··· SOURCE DATA

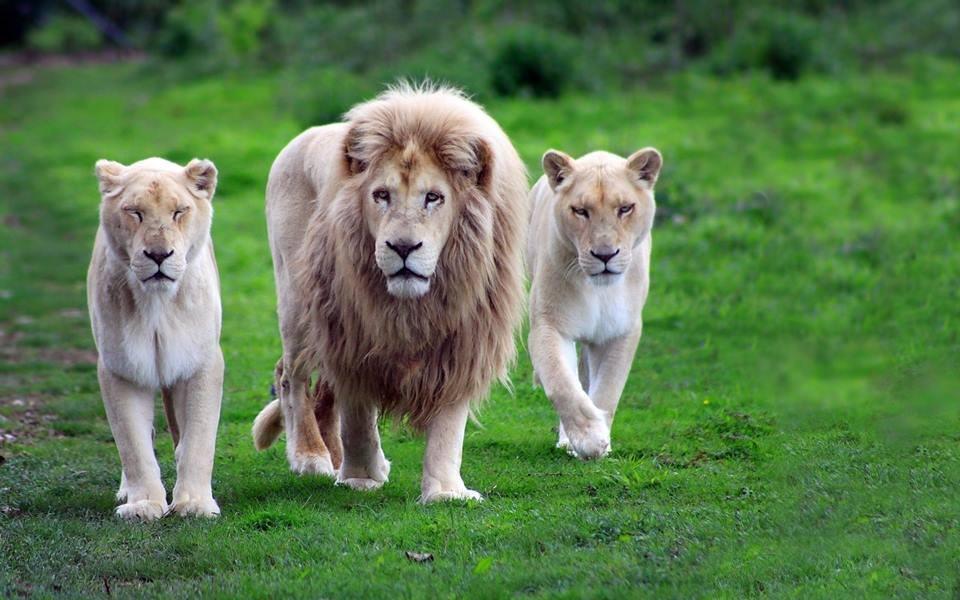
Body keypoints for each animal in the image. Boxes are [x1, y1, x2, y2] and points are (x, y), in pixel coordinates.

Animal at [87, 157, 223, 516]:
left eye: (179, 212)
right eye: (135, 212)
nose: (159, 255)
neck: (157, 304)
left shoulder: (201, 362)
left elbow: (199, 438)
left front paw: (194, 503)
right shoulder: (121, 368)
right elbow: (132, 443)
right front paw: (144, 504)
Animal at [251, 82, 524, 500]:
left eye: (433, 197)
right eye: (381, 195)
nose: (403, 247)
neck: (414, 306)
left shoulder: (464, 342)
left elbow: (448, 426)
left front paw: (445, 492)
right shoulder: (352, 336)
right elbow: (358, 417)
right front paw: (361, 478)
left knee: (323, 391)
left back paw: (334, 457)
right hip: (298, 302)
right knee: (290, 376)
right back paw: (311, 456)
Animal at [524, 149, 660, 460]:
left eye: (625, 208)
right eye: (580, 211)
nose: (605, 255)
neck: (599, 290)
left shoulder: (621, 331)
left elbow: (608, 389)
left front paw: (601, 441)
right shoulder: (549, 325)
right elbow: (561, 383)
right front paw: (589, 439)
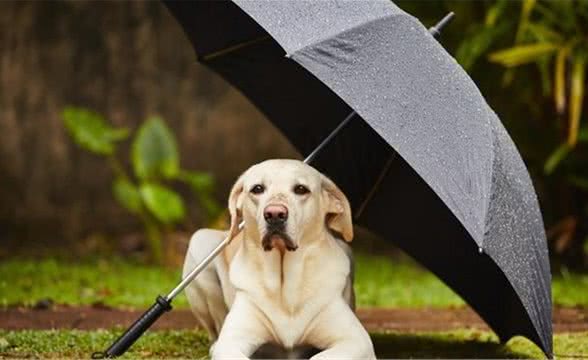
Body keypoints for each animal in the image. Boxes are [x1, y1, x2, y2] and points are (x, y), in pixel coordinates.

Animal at [184, 159, 374, 358]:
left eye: (301, 189)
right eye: (257, 188)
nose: (275, 214)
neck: (284, 286)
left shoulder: (356, 341)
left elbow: (320, 356)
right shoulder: (231, 342)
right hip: (199, 243)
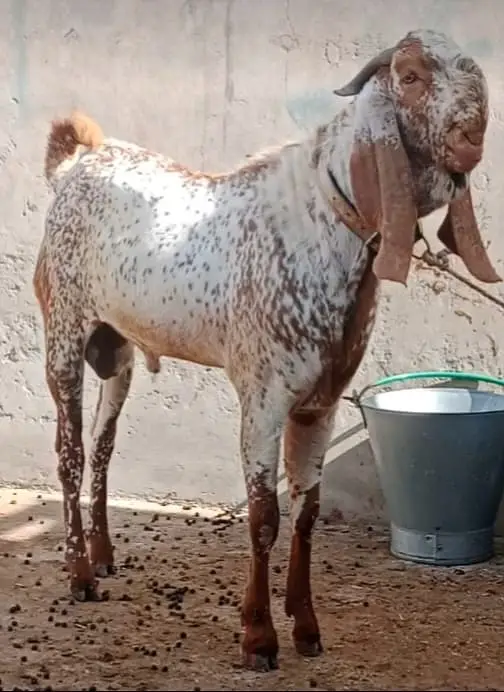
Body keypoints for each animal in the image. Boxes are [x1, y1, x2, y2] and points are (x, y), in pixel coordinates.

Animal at [33, 29, 500, 671]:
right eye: (410, 77)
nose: (471, 138)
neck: (324, 225)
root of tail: (75, 162)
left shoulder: (321, 403)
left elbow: (305, 513)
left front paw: (306, 628)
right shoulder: (263, 394)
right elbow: (262, 516)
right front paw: (257, 637)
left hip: (117, 350)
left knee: (103, 446)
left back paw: (103, 556)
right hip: (64, 329)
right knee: (70, 453)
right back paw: (79, 574)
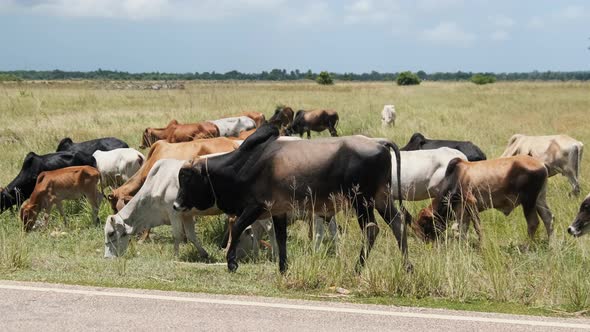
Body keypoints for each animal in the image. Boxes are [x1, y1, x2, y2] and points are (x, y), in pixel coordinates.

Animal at [173, 124, 410, 274]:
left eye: (187, 178)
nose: (176, 204)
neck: (241, 164)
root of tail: (378, 143)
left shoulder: (255, 206)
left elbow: (238, 227)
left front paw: (231, 263)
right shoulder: (279, 211)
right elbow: (281, 238)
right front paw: (283, 267)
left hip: (361, 201)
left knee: (371, 230)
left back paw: (358, 268)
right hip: (381, 198)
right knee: (398, 223)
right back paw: (407, 267)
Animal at [412, 156, 556, 244]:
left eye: (424, 223)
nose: (426, 242)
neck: (454, 180)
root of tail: (541, 165)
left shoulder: (471, 203)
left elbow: (477, 228)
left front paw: (482, 246)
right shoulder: (463, 211)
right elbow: (462, 230)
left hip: (528, 201)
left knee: (533, 223)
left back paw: (526, 247)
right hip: (539, 199)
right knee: (548, 219)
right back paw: (552, 245)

······

# EXERCISE OBJECTIVE
Nothing but the lines from the beginning of the material above through the line containing "right shoulder: (121, 368)" should appear in the answer, copied exactly and free of pictures.

# SOLUTION TO THIS TASK
Body keypoints for each animal in the image. Boxes are [x1, y1, x2, y2] and points are (x, y), in pixel coordinates.

Animal at [87, 157, 223, 516]:
left eye: (179, 212)
right eye: (135, 212)
nose: (159, 255)
neck: (157, 304)
left shoulder: (201, 362)
left elbow: (199, 438)
left front paw: (194, 503)
right shoulder: (121, 368)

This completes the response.